You know, while I am not immune to some of its charms, even as a kid I thought that movie was ridiculous and it kind of pissed me off. I wanted my martial arts movies to be more realistic . . . you know, like Revenge of the Ninja. Gymkata just seemed goofy as fuck to me, like the concept of a martial arts movie filtered through the mind of an insane person.
 
The movie actually looks reasonably good and like the production cost (some) money. Robert Clouse was actually a legit director. Maybe he didn't come terribly cheap back in 85. At any rate, it's more professional than American Ninja.

What? Are you saying Gymkata > American Ninja?
 
What? Are you saying Gymkata > American Ninja?

Well, I'd have to think about it, to be honest. They're both weird 80s time capsules, and American Ninja kind of represents everything that was wrong with the Cannon Group.

Gymkata is kind of so weird and bad that it's sort of good. American Ninja...I mean, do you really feel it holds up for rewatching in 2017?

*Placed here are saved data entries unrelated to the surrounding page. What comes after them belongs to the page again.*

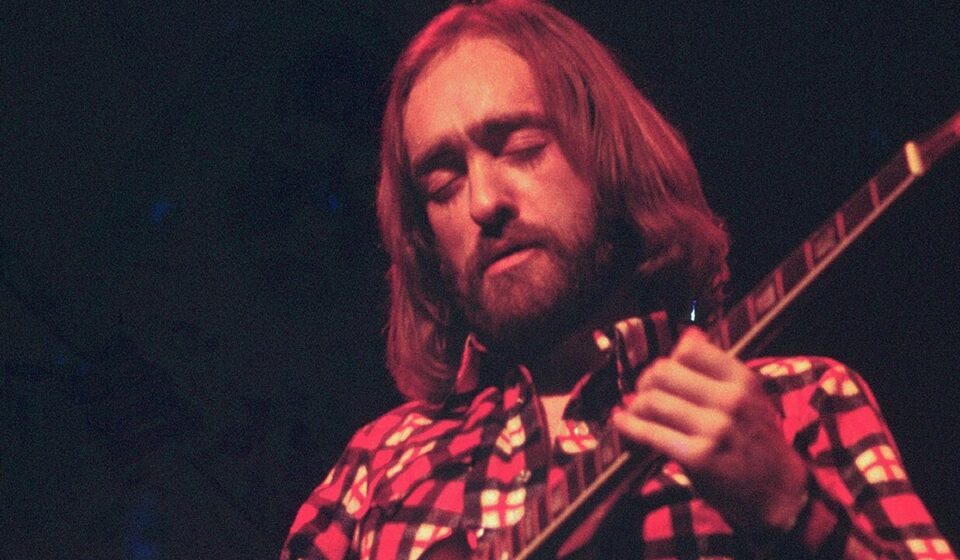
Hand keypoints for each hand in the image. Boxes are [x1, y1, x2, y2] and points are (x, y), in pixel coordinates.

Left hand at [611, 327, 807, 532]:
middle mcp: (730, 400)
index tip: (663, 376)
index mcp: (742, 380)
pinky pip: (650, 433)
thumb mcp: (748, 397)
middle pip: (663, 372)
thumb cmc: (756, 442)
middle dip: (645, 383)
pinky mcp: (698, 457)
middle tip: (643, 397)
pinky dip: (629, 428)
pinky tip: (623, 425)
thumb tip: (689, 333)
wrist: (779, 493)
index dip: (669, 361)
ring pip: (652, 401)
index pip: (689, 350)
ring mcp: (715, 429)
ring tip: (634, 415)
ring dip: (635, 408)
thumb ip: (716, 368)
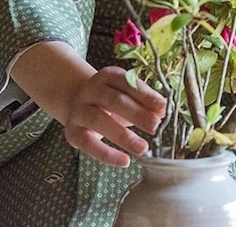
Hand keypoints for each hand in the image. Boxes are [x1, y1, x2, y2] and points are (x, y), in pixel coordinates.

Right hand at [10, 41, 165, 168]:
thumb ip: (144, 101)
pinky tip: (124, 161)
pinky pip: (89, 144)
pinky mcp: (72, 131)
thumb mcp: (126, 95)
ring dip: (123, 135)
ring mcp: (79, 110)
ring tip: (143, 148)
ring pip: (100, 120)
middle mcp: (91, 90)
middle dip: (137, 113)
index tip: (163, 107)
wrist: (75, 102)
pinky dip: (107, 154)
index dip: (146, 95)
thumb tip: (163, 111)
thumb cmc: (109, 100)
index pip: (127, 83)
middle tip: (155, 126)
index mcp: (108, 76)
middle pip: (114, 100)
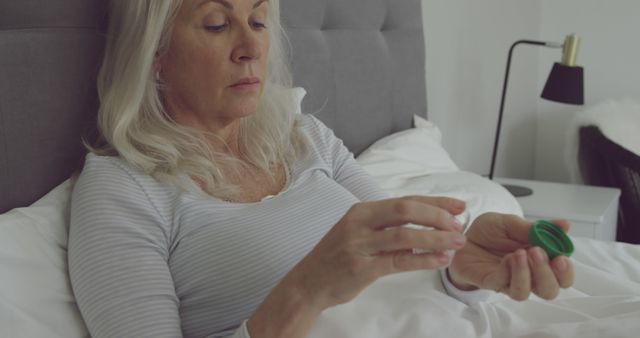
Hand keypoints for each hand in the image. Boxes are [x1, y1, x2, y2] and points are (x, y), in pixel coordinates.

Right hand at [290, 196, 466, 309]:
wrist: (308, 282)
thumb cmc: (337, 257)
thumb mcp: (358, 232)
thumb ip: (387, 228)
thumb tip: (425, 225)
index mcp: (361, 210)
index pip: (404, 200)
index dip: (434, 202)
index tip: (458, 206)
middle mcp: (359, 223)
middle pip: (406, 210)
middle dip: (437, 216)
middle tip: (459, 225)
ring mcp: (359, 245)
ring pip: (405, 236)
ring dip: (436, 238)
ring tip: (457, 243)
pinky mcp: (362, 268)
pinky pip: (399, 261)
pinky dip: (423, 259)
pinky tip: (440, 260)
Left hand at [448, 213, 573, 300]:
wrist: (460, 236)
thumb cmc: (489, 232)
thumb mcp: (511, 223)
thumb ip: (535, 228)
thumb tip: (565, 225)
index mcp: (539, 259)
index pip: (562, 275)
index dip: (565, 271)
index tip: (561, 257)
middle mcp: (528, 274)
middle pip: (549, 290)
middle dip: (548, 274)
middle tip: (537, 253)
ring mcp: (509, 281)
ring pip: (526, 292)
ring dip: (526, 274)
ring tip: (519, 253)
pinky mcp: (490, 282)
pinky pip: (503, 284)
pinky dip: (507, 271)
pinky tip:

If you randomly selected five minutes of American Ninja, and told someone it was a comedy sketch written by Andy Samberg and filmed in his spare time, they'd probably believe you.
 
i think its great example of how not to make a film. its so bad its utter shit.
 
American Ninja kind of represents everything that was wrong with the Cannon Group.

Explain.

Gymkata is kind of so weird and bad that it's sort of good. American Ninja...I mean, do you really feel it holds up for rewatching in 2017?

I don't have a strong desire to re-watch either one of them, but if I was going to watch one or the other, it would be American Ninja. I'd take Dudikoff, Steve James and a few scenes of genuinely cool ninja action over the craziness that is Kurt Thomas and his wacky gymnastics film.